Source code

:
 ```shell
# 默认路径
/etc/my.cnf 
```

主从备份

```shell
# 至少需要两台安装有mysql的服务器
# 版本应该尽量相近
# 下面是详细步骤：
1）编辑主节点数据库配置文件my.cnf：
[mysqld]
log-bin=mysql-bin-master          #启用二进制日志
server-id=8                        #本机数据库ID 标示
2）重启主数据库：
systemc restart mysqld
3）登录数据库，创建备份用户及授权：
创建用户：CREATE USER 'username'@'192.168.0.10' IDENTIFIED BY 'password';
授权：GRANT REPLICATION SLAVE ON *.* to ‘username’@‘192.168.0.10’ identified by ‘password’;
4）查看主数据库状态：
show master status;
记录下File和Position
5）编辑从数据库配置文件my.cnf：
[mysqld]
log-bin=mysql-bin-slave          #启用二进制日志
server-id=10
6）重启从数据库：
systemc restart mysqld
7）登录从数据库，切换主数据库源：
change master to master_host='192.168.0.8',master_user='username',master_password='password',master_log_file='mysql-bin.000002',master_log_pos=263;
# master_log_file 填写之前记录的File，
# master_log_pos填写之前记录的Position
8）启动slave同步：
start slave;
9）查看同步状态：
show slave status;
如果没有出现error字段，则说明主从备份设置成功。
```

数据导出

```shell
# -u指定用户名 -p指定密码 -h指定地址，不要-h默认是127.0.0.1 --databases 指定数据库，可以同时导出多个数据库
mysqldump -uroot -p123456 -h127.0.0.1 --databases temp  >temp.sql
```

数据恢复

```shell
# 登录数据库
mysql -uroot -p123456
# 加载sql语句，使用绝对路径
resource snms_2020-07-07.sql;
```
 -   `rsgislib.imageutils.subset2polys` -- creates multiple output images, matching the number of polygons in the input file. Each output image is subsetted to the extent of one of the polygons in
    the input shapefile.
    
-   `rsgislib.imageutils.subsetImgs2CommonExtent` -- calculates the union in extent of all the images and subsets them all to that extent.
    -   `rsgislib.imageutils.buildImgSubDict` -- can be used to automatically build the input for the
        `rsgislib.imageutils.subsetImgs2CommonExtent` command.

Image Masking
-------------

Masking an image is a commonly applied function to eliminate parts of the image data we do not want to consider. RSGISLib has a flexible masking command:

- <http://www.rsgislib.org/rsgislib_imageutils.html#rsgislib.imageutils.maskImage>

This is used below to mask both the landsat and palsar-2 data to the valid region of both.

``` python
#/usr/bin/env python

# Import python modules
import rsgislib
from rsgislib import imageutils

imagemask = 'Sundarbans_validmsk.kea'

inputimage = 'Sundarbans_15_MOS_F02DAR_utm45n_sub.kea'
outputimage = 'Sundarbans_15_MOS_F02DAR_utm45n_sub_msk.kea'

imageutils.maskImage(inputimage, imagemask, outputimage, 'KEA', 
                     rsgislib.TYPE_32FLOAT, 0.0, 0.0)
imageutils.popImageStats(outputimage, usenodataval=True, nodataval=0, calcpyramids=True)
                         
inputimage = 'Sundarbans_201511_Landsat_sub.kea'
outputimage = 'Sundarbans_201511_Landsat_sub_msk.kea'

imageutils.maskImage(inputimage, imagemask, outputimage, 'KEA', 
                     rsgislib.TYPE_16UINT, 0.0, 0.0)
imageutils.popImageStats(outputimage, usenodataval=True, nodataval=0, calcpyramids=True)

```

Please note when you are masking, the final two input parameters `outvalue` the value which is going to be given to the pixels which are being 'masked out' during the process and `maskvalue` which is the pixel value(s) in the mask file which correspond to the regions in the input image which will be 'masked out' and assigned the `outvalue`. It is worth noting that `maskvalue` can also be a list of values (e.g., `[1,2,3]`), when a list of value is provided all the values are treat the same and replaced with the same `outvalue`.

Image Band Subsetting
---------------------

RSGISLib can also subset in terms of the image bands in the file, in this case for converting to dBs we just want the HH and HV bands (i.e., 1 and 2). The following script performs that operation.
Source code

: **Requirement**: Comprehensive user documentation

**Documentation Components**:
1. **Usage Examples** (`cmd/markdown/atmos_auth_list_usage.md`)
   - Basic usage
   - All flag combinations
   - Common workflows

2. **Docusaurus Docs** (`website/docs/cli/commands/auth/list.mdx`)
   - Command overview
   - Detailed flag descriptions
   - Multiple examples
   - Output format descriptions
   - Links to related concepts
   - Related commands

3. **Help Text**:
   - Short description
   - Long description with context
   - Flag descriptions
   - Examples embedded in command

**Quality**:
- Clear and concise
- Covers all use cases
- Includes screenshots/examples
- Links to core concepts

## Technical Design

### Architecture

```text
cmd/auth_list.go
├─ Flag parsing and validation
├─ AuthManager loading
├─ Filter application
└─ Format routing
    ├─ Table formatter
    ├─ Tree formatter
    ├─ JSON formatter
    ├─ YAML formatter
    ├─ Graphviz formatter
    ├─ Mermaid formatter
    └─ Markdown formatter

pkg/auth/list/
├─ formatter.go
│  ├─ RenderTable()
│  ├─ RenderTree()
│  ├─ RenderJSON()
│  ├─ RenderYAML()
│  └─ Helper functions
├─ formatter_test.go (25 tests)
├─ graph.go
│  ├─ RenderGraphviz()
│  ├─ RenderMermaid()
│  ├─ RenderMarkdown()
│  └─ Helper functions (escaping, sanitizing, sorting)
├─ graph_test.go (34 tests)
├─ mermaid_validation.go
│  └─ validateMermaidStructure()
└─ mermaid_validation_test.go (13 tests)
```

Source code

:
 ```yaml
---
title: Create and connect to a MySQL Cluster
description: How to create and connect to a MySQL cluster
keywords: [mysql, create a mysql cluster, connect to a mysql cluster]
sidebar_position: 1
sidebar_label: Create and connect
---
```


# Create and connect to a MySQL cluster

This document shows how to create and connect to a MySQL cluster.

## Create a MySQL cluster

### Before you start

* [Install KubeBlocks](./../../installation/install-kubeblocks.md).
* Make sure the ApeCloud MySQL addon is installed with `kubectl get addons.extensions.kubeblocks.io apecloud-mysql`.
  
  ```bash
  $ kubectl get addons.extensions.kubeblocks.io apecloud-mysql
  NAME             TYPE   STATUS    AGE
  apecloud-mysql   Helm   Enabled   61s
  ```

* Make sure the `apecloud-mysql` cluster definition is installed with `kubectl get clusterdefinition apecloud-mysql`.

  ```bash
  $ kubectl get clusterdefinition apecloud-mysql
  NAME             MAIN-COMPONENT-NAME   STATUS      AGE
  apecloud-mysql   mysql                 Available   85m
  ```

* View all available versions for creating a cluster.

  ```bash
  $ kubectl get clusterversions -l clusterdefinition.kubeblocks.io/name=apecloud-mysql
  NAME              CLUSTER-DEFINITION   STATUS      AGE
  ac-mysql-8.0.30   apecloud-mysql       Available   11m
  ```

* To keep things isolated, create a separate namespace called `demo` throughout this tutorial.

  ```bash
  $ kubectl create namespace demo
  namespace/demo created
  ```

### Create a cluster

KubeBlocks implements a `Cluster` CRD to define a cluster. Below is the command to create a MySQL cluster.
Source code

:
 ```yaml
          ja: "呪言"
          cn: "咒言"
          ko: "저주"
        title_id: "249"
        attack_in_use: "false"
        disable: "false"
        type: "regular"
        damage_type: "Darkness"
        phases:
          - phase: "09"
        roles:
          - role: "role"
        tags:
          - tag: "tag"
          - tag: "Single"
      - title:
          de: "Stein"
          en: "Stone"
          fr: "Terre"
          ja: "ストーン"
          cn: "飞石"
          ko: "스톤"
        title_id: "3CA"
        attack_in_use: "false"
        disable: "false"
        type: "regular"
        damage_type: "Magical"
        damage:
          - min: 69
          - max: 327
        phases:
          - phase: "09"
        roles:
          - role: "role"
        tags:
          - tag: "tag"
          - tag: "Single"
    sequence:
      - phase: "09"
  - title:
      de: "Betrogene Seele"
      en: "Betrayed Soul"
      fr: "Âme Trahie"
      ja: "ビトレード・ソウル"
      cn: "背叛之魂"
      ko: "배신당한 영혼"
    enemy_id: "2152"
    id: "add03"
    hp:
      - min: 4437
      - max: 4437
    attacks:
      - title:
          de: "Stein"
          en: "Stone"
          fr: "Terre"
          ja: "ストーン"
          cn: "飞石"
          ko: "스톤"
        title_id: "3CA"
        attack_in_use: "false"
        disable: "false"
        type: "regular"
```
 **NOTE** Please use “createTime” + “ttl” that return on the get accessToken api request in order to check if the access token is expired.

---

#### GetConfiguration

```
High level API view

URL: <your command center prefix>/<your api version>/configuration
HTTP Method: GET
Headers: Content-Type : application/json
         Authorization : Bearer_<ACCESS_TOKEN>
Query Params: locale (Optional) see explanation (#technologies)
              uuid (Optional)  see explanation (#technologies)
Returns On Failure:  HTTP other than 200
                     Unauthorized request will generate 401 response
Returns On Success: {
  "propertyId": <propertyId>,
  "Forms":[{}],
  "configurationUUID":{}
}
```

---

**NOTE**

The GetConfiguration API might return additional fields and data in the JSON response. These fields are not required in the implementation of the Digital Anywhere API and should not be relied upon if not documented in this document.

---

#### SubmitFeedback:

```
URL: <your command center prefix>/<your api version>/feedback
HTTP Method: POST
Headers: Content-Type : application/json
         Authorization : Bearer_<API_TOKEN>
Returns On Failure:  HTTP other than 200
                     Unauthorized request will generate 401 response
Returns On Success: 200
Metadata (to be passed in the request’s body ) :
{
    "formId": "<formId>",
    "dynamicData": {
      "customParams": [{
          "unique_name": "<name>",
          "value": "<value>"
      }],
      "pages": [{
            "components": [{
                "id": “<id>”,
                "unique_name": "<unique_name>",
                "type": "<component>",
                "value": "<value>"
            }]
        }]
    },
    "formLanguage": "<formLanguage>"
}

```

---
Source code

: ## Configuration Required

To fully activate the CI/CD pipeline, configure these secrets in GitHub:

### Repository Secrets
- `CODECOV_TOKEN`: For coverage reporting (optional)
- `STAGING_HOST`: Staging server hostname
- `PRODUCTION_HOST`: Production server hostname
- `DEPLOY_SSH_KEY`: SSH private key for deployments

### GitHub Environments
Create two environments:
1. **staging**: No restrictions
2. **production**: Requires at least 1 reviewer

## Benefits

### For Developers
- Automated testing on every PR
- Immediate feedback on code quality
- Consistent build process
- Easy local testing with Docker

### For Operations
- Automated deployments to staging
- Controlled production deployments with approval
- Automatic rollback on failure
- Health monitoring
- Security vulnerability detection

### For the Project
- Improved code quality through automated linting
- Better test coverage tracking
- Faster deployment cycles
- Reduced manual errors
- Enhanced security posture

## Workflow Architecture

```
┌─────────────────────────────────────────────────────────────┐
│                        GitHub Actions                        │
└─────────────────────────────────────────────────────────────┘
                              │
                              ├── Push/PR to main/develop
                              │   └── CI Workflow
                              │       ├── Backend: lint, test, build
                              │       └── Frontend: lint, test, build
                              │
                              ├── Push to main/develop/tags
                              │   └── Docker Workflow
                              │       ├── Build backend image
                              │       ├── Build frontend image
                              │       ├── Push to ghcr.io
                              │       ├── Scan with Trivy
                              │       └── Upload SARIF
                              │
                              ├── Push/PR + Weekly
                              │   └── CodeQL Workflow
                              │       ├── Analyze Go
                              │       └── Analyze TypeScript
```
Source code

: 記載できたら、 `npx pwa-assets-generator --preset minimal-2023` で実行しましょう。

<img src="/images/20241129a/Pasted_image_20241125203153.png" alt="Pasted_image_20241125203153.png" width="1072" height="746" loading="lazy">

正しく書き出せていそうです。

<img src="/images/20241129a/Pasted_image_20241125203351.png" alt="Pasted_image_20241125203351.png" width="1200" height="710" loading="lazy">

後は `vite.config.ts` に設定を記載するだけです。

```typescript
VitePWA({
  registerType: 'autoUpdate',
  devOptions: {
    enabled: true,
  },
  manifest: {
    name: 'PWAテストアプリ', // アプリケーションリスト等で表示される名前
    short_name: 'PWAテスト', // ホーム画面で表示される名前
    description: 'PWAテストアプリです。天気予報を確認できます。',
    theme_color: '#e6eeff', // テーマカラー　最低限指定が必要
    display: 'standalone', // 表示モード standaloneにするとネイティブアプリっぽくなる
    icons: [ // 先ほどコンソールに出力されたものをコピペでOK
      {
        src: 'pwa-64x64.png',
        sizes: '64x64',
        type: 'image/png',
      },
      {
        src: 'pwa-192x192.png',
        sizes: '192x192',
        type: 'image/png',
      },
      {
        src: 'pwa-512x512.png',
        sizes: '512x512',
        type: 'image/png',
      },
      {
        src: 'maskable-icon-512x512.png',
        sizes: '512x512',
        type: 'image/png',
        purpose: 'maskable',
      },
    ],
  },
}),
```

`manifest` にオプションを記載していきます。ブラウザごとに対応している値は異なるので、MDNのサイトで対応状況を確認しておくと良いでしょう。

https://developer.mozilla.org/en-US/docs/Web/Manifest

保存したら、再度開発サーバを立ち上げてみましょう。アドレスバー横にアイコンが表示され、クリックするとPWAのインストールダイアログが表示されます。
·····
* What to produce: Which lines of the data include "sure"? Copy each of them.

* Answer space:
* Make sure the ApeCloud MySQL addon is installed with `kubectl get addons.extensions.kubeblocks.io apecloud-mysql`.
* Make sure the `apecloud-mysql` cluster definition is installed with `kubectl get clusterdefinition apecloud-mysql`.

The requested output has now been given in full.